§ **Task objective**
Your answer should be an exact copy of all the entries, free of pictures.

§ **Input for this task**
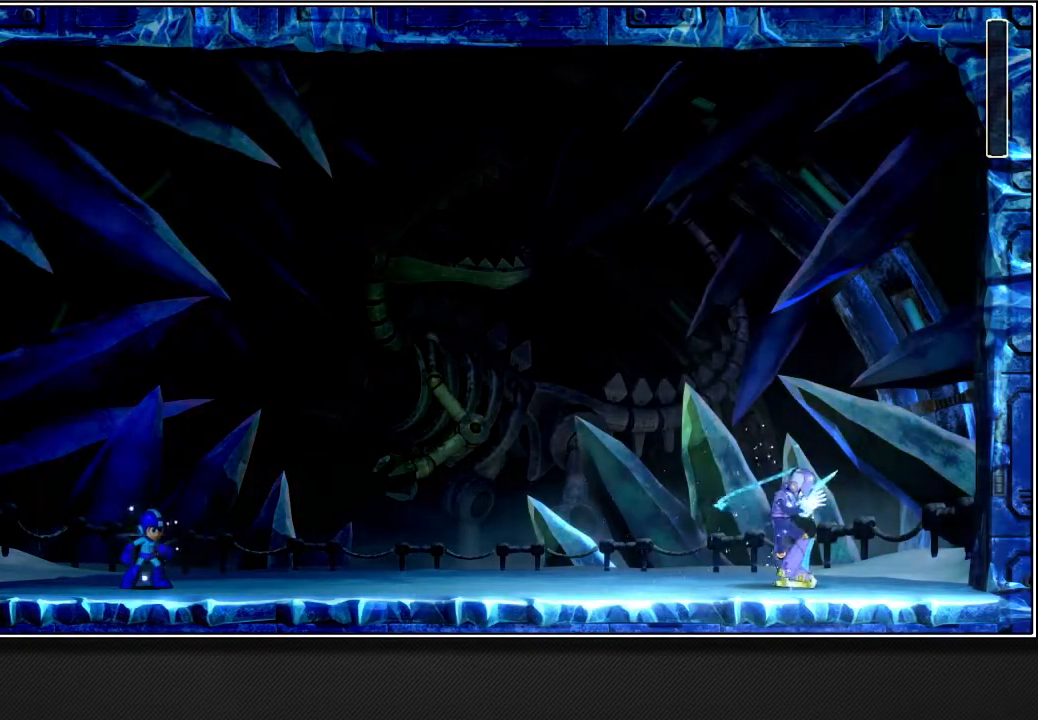
{"buttons": ["SQUARE", "L2", "R2"], "left_stick": "center", "right_stick": "center", "events": []}
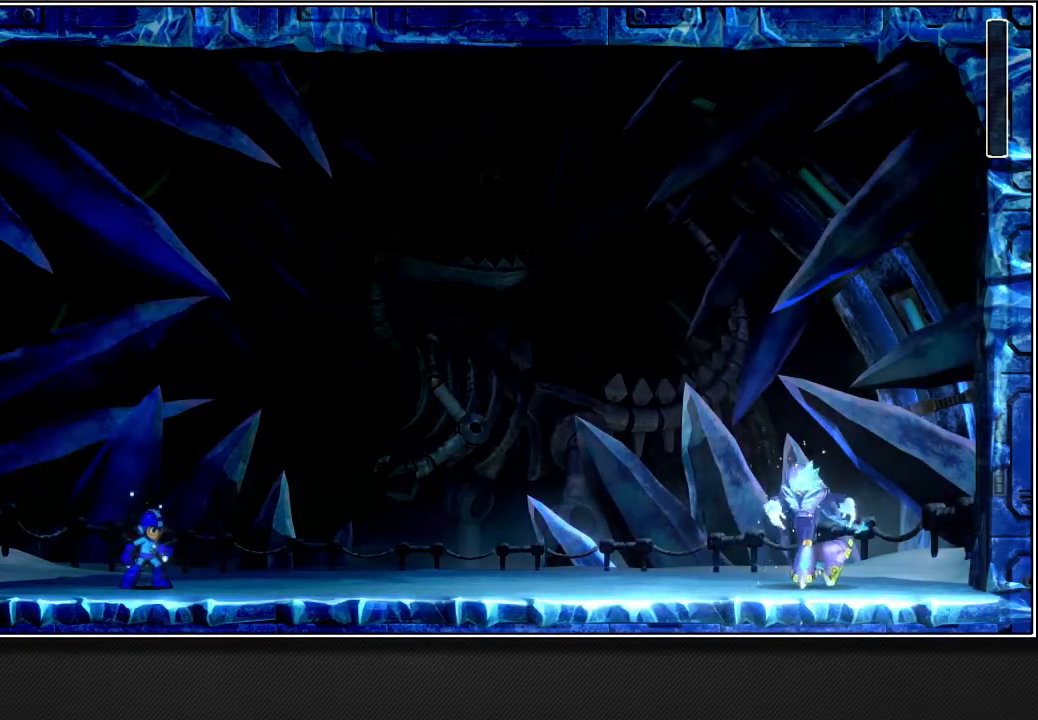
{"buttons": ["SQUARE", "L2", "R2"], "left_stick": "center", "right_stick": "center", "events": []}
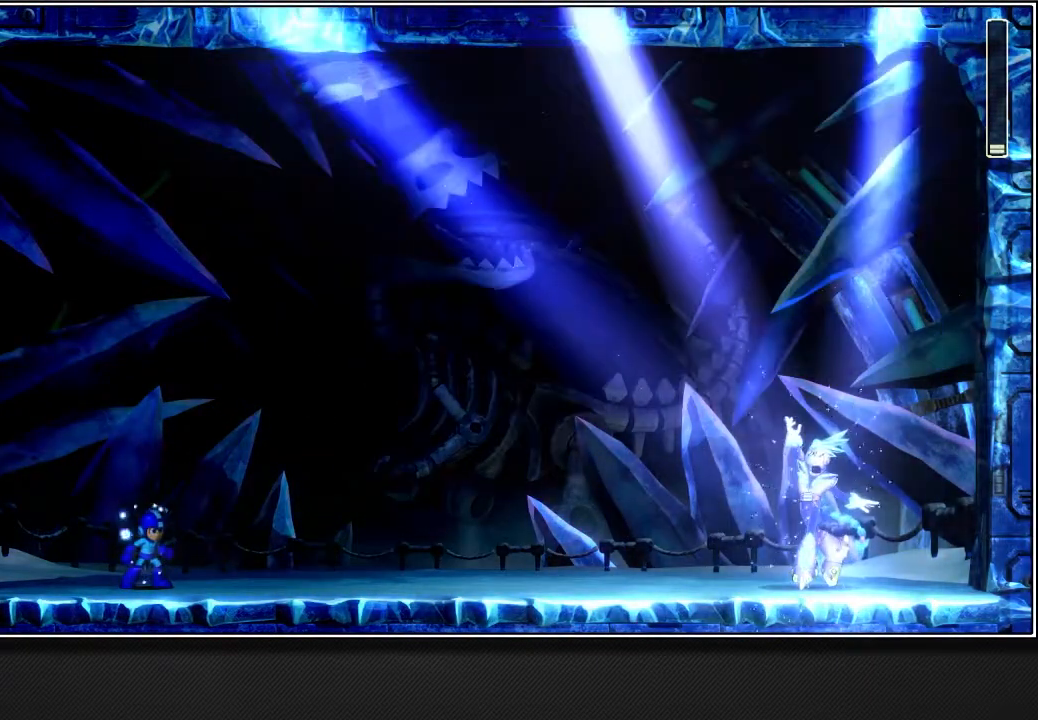
{"buttons": ["SQUARE", "L2", "R2"], "left_stick": "center", "right_stick": "center", "events": []}
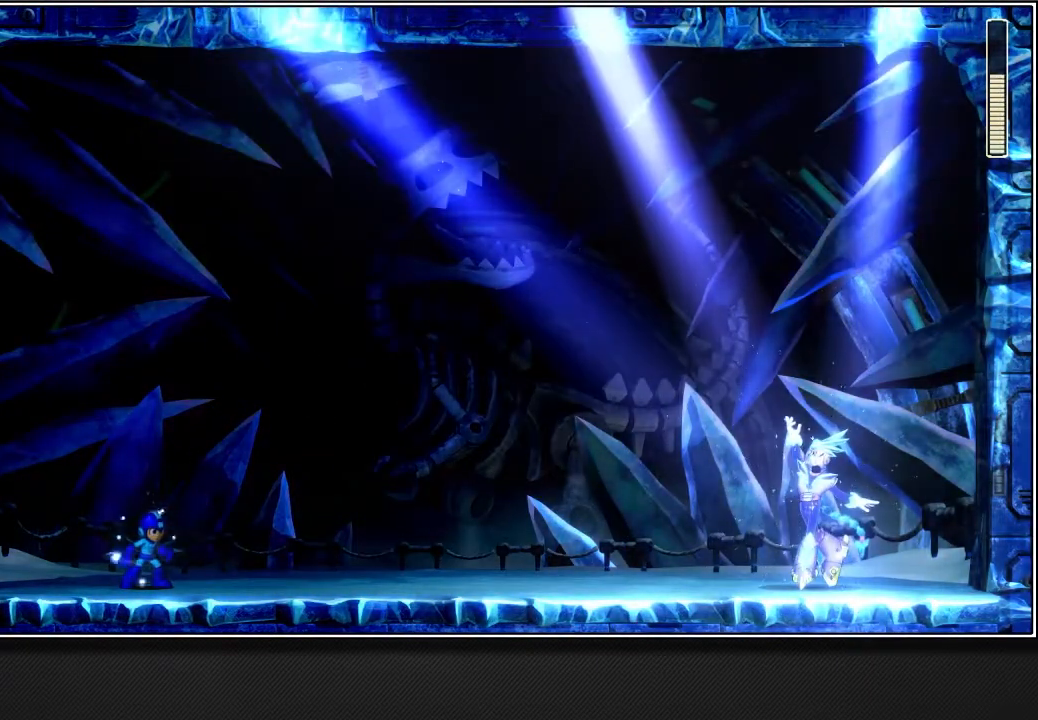
{"buttons": ["SQUARE", "L2", "R2"], "left_stick": "center", "right_stick": "center", "events": []}
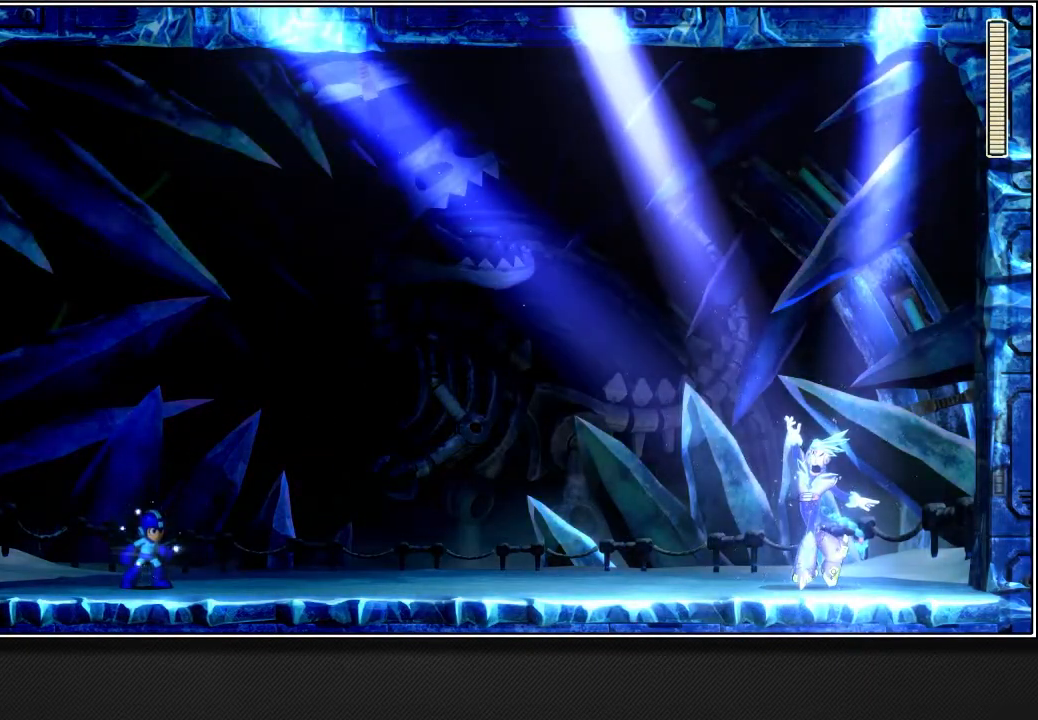
{"buttons": ["SQUARE", "L2", "R2"], "left_stick": "center", "right_stick": "center", "events": []}
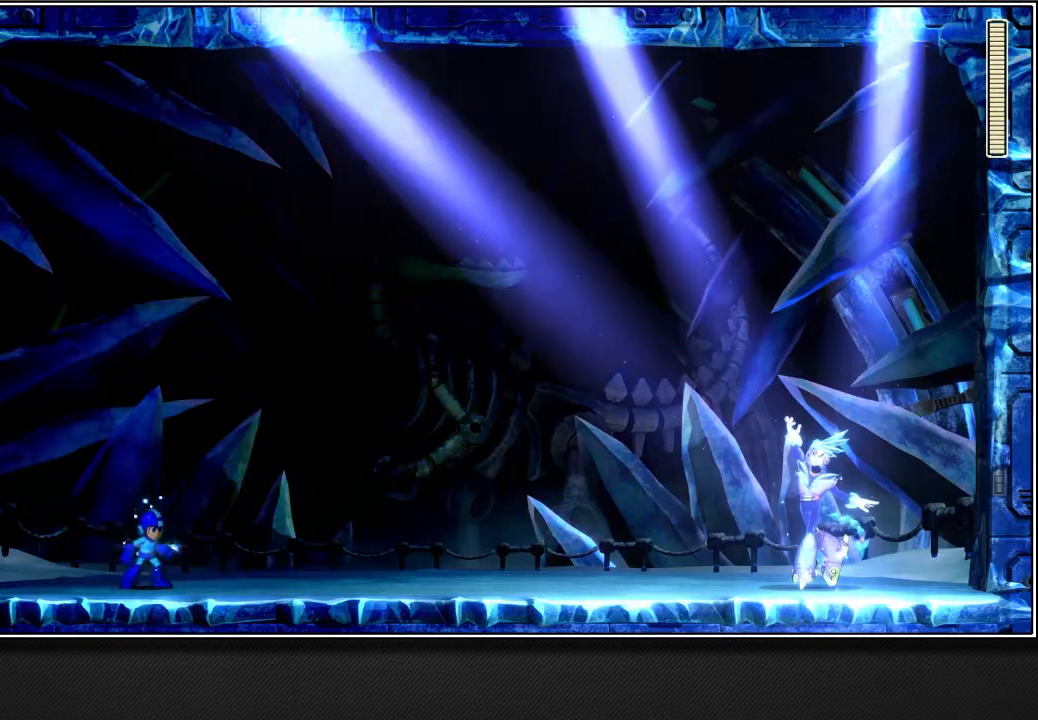
{"buttons": ["SQUARE", "L2", "R2"], "left_stick": "center", "right_stick": "center", "events": []}
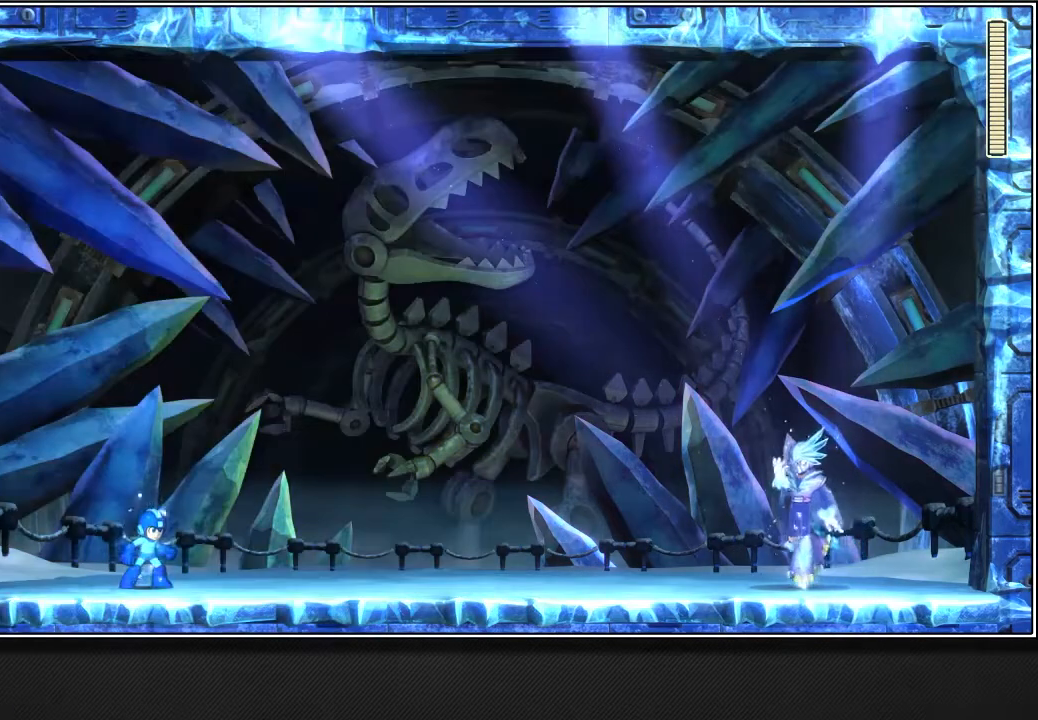
{"buttons": ["SQUARE", "L2", "R2"], "left_stick": "center", "right_stick": "center", "events": []}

§ **Answer box**
{"buttons": ["SQUARE", "L2", "R2"], "left_stick": "center", "right_stick": "center", "events": []}
{"buttons": ["SQUARE", "L2", "R2"], "left_stick": "center", "right_stick": "center", "events": []}
{"buttons": ["SQUARE", "L2", "R2"], "left_stick": "center", "right_stick": "center", "events": []}
{"buttons": ["SQUARE", "L2", "R2"], "left_stick": "center", "right_stick": "center", "events": []}
{"buttons": ["SQUARE", "L2", "R2"], "left_stick": "center", "right_stick": "center", "events": []}
{"buttons": ["SQUARE", "L2", "R2"], "left_stick": "center", "right_stick": "center", "events": []}
{"buttons": ["SQUARE", "L2", "R2"], "left_stick": "center", "right_stick": "center", "events": []}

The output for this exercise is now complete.